The term ‘bioregionalism’ was first adopted in the 1970s by Peter Berg and Raymond Dasmann. Gary Snyder later wrote extensively about bioregionalism and expanded the concept further. The initial bioregional movement arose in California as a product of an intermingling between biogeography and the California counter-culture. Bioregionalism’s ideas, values and lifestyles have been around for millennia, and in the early 1970s the time was right for us to be reminded of the inherent advantages of a bioregional approach. Bioregionalism was based on the idea that the growth of socially and ecologically just societies requires a deep understanding of place. In fact, bioregionalism has been called the ‘politics of place’.
The bioregionalism movement gained momentum quickly and in 1973 the Planet Drum Foundation was established. This organization is still the main bioregionalism organization in North America.
By the 1980s the movement had spread to Europe where it complemented and strengthened the Slow Food Movement that originated in Italy.
In 2003 Thayer argued that ‘the bioregional approach suggests a means of living by deep understanding of, and respect for, and, ultimately, care of a naturally bounded region or territory.’ This deepens the concept of understanding place.
One of the main reasons for the continued and increasing interest in, and acceptance of, bioregionalism is because it has evolved as an alternative to the present predominantly consumer-driven alienated sense of place. For much of the world, the ever-expanding urban centres epitomise this consumer-driven existence. Bioregionalism offers us hope and provides us with a clear direction of how we can turn around the current situation, and live connected to our ‘place’. Bioregionalism provides a context for sustainable, decentralised regenerative communities. Community food systems work to support and strengthen bioregionalism.
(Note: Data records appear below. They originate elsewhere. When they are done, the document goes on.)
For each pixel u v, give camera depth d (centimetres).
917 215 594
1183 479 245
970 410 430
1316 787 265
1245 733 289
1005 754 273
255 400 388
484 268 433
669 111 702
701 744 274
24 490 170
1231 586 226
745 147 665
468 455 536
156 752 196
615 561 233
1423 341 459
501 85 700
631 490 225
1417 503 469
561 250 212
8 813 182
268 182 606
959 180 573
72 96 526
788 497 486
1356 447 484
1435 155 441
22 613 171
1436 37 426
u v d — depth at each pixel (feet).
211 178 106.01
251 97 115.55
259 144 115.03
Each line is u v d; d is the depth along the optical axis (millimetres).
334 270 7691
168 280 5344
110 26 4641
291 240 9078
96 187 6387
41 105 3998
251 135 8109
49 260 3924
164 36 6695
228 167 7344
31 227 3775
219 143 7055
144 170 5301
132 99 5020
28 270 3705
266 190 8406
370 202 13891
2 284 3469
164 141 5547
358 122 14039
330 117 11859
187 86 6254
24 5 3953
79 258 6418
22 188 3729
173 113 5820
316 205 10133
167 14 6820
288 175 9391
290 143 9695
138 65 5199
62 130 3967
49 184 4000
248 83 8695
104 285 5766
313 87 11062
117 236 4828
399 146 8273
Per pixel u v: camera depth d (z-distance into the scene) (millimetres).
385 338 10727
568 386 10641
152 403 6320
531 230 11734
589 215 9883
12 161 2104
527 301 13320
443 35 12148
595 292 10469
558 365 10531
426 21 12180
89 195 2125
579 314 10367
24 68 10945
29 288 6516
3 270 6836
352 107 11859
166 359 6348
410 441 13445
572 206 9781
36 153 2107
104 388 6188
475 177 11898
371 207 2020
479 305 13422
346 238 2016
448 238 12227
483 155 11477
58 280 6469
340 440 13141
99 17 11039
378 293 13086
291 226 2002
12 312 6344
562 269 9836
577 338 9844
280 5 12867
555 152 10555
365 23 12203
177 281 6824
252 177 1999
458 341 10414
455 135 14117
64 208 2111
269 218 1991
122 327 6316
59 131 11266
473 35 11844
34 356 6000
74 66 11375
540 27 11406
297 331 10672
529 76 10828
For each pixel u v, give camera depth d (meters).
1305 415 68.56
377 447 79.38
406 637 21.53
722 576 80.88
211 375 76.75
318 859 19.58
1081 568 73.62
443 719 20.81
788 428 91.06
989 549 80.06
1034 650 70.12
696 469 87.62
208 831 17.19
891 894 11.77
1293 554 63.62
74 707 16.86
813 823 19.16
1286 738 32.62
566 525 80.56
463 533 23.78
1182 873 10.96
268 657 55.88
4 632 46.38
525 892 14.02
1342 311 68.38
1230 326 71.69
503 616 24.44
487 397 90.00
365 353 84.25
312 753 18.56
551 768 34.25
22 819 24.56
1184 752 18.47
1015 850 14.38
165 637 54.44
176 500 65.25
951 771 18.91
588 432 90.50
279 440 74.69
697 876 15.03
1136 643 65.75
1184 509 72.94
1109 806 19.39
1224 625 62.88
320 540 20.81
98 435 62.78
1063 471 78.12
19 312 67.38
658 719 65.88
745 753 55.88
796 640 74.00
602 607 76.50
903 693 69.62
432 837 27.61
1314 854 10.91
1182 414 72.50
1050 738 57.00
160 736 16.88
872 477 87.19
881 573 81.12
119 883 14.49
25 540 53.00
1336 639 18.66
It can be difficult to delineate our own individual bioregion because it is in a constant state of flux depending on what criteria we use – different criteria for different purposes. We may define our bioregion from; a cultural and spiritual resonance perspective, a foodshed perspective; a political acceptance standpoint or any other we choose. With different perspectives or standpoints our bioregion will be smaller or larger.